A Late Debut in the Tour de France: The Scars Tell Why

When Taylor Phinney was 14, he went to the Tour with his father and rode some of the course and saw some of the mayhem and glamour. It was alluring enough for him to quit playing soccer and start racing a bike. He was so good, so fast, that he soon became a junior world champion. Later came three Olympics and a stage win in the Giro d’Italia.

His arrival at the Tour de France, though, has come much, much later. Certainly much later than he expected. The scars on his left leg can tell the story of why.

He was supposed to ride the Tour three years ago. But in the weeks leading up to it, he crashed into a guardrail going more than 60 miles per hour, breaking his left leg in multiple places, shattering bones, severing a tendon and partially tearing a ligament. The scars on his leg today are a road map of suffering, zigzagging around his knee and down his leg.

Those scars, once red and angry, hinted that Phinney should quit the sport. They also were constant reminders of a doctor’s words: “You’ll probably never run again.”


Phinney competing in the men’s individual time trial at the Olympics last August in Rio de Janeiro.

Bryn Lennon/Getty Images

He didn’t ride a bike for six months and needed crutches to walk for nine. He didn’t race for more than a year. A contemplative guy, he took the time to step back and think.
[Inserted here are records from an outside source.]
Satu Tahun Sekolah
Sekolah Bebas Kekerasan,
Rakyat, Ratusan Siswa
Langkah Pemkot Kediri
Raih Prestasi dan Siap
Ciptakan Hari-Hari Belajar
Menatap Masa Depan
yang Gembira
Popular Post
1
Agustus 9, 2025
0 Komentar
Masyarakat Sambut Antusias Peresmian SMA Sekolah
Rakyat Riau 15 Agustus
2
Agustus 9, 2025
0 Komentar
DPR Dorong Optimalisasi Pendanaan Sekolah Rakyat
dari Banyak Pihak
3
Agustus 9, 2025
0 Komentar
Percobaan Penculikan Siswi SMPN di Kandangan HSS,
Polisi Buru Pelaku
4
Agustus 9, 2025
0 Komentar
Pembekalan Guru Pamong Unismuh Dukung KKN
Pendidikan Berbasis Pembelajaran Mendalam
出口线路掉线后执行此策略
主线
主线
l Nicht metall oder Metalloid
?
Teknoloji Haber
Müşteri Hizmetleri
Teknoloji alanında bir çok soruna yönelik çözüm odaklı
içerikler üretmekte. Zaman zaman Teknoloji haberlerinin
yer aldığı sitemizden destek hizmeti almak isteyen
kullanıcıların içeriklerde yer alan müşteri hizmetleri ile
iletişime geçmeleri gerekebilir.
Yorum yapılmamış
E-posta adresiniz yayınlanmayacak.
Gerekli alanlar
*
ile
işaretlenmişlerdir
He painted and drew. He took flying lessons.

He also tried not to complain. After all, how could he when his father — once so physical that he was nicknamed Thor — was battling Parkinson’s disease and having trouble with his mobility?

“I thought about how my life would be so different without cycling,” Taylor Phinney said in a telephone call on Thursday. “I learned so much about the grand scale of the world and how small the cycling bubble is within this whole scheme of things. And that life would be O.K. for me if I never raced a bike again.”

When he did race a bike again, though, he was a calmer Phinney. “Obsessive Taylor died when I broke my leg,” he said.

The weight of having to succeed, he decided, was gone. After five operations, after so much unexpected physical and emotional pain, it was time to just enjoy cycling.